内科系の腫瘍がある方ですが、認知症もあるため‘これ以上積極的な治療の適応がない’として、緩和ケアにシフトしていく方針で当院に紹介となりました。(当院は訪問診療も行っているため)
3ヶ月前の初診時、紹介状に認知症のタイプについては記載されていませんでした。認知症については、5年前から精神科に通院されていたのです。そこでリスパダール1mg、アーテン2mg、リスミーなどが処方されていました。

「薬が始まって認知症症状は良くなりましたか?」と聞いたところ、ご主人がボソッと「いや、むしろ悪くなった気がする。歩けなくなった。」と。初診時、長谷川式は12点、暗い表情で口をモグモグさせており(Oral dyskinesia)歯車様固縮がしっかりありました。以前はしょっちゅう転倒しては頭を打撲しており、最近は臥床しがちとのことです。レビー小体型認知症だと思いました。(後日時間をかけて診察すると、レビースコア10点、ピックスコアも5点でLPCと診断しました。以前は気に入らない人に物を投げることもあったというエピソードからは、ピックの要素を感じます。)

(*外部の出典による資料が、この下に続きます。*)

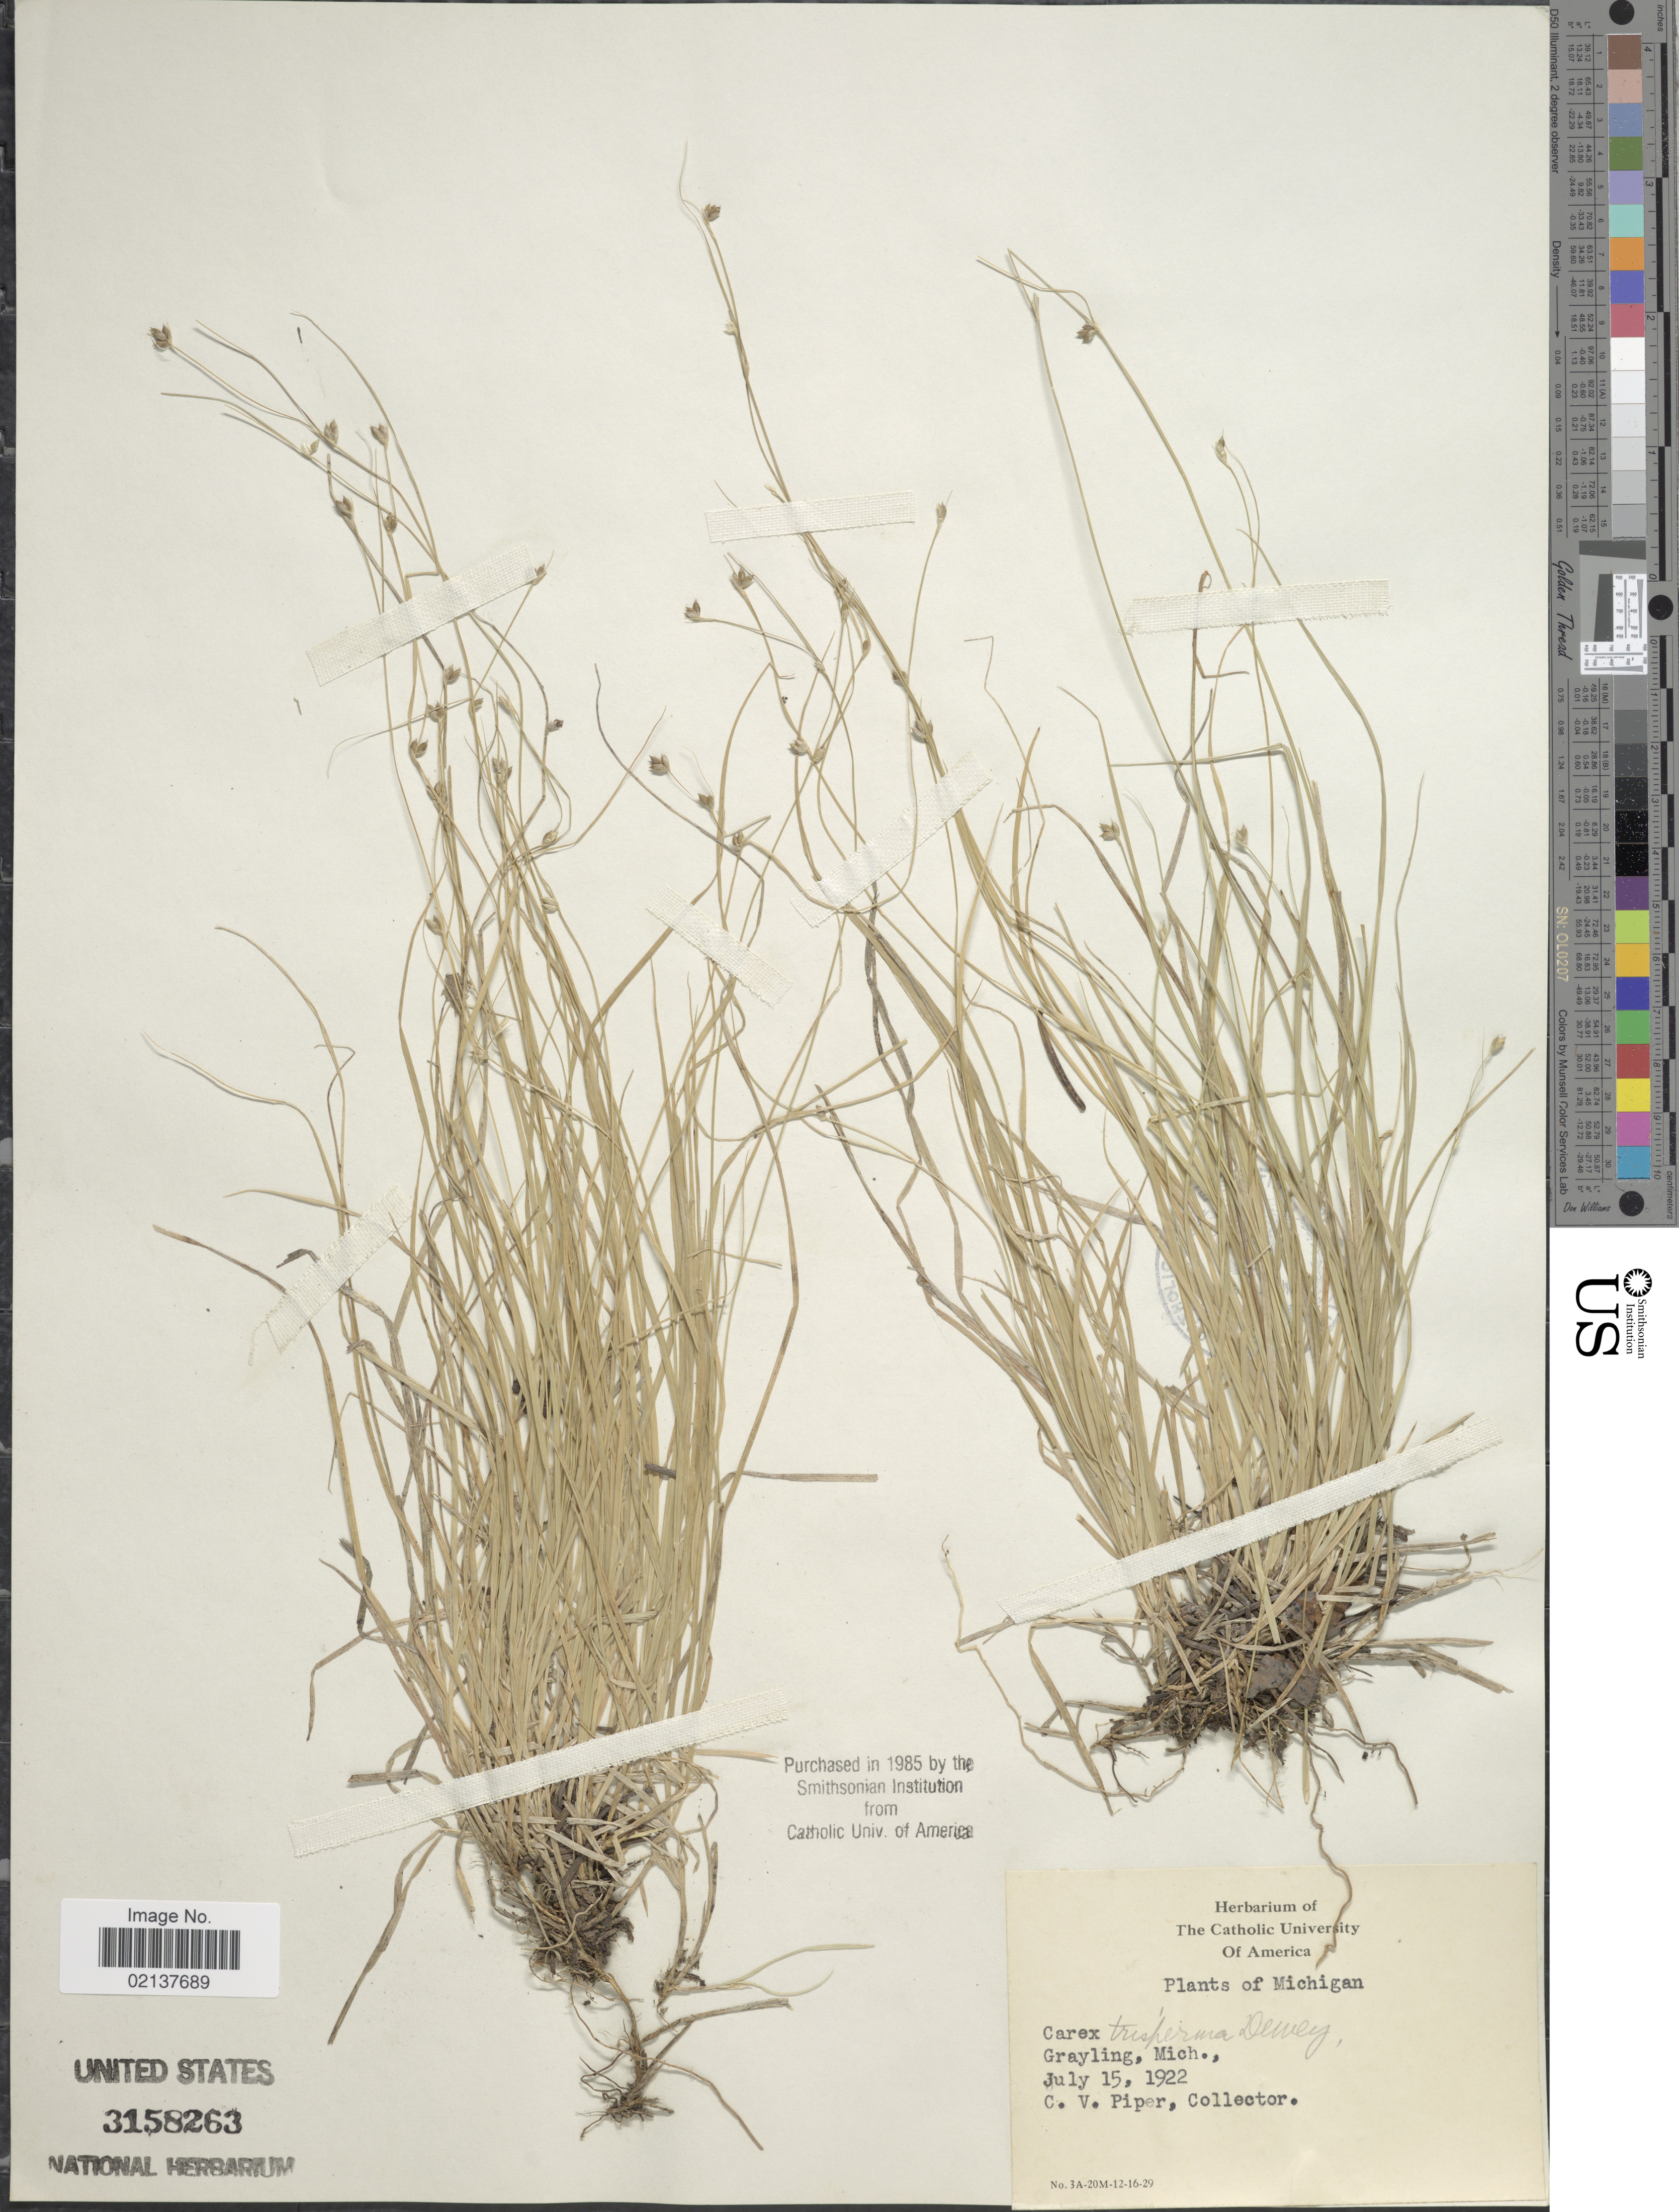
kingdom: Plantae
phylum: Tracheophyta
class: Liliopsida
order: Poales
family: Cyperaceae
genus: Carex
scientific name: Carex trisperma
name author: Dewey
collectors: C. V. Piper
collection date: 1922-07-15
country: United States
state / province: Michigan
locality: Grayling, Mich.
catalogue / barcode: US 3158263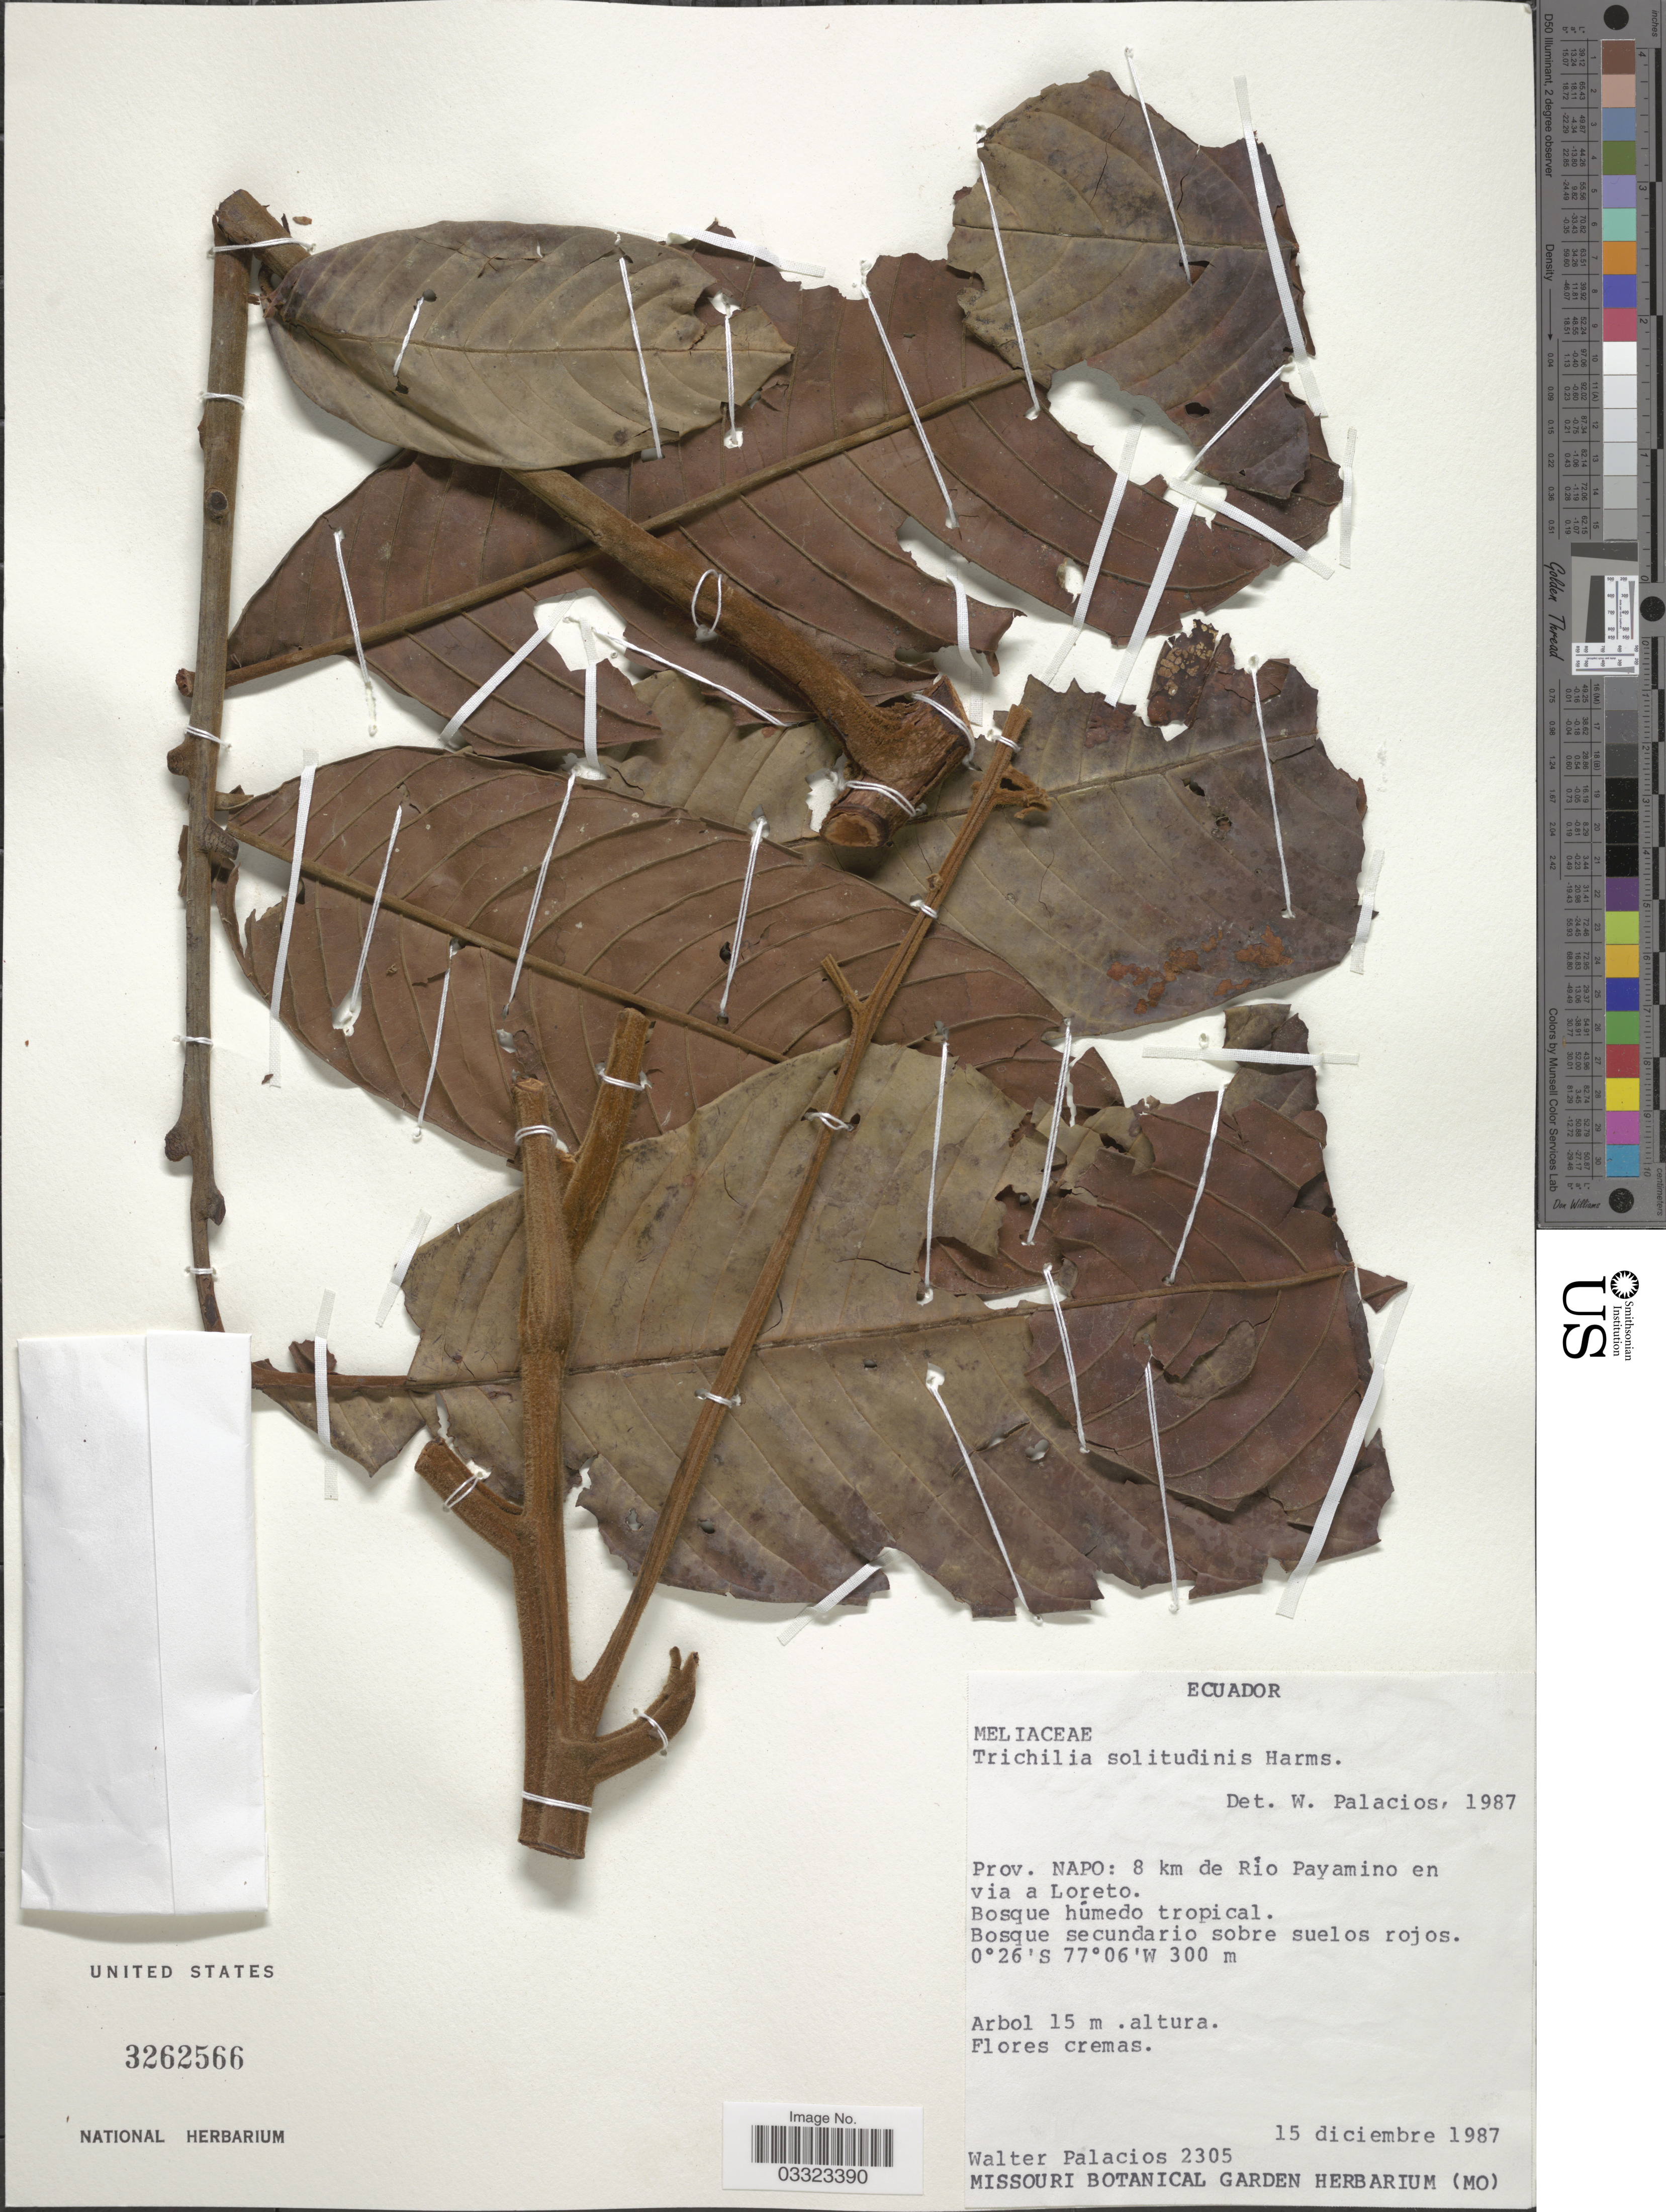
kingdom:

 あちこち通院されるのも大変になってきたとのことで、今後は内科も精神科も当院で処方をまとめることになりました。最初に行ったのは、レビーの歩行を悪化させるリスパダールを中止することでした。次にアーテンをメネシットに変更しソラナックスを中止すること。

 リスパダールを中止して1ヶ月半ほどたった頃、驚くことに紹介元の総合病院の先生からお手紙を頂いたのです。
「リスパダールを中止してから、こちらの治療がしやすくなり感謝しています。」
腫瘍に対しまだ残された治療をしていたのですが、その時の本人のコミュニケーション能力、歩行能力がかなり改善しそのため治療がスムーズになったとの、とても嬉しいお手紙でした。その後ご本人が受診されたのですが、確かに驚くほど改善していました。自宅でもほとんど転ばなくなったとのこと。
驚くことはまだまだ続きます。あまりにも改善が著しかったため、総合病院で当初はまず無理だろうと思われていた手術まで、再検討しようという方針になったのです。結果的には外科の先生とご家族の話し合いの中で、自宅で過ごせる時間を大切にしようと手術は行わないという結論に達しましたが。私自身は、その方の総合的な状態を考えると必ずしも手術をすることが正解かどうか微妙なところなので、手術をしないのも一つの選択肢かとは思います。ただ、全く認知症に関わっていない別の先生の目から見て、もしかすると手術もいけるかんじゃないか、と短期間に方針を変更されるケースはあまり経験したことがないので、それほど見た目の印象が変わったという事実を素晴らしいと思いました。訪問診療も行う者として、この方に残された人生の大切な時間を、できるだけ家族と穏やかに過ごして頂こう、最後のお別れの時まで継続して力になろうという意欲でいっぱいです。リバスタッチパッチを追加したのがごく最近のことなので、もっともっと良くなるという期待を持っています。この方の長谷川式は…なんと22点になっていました。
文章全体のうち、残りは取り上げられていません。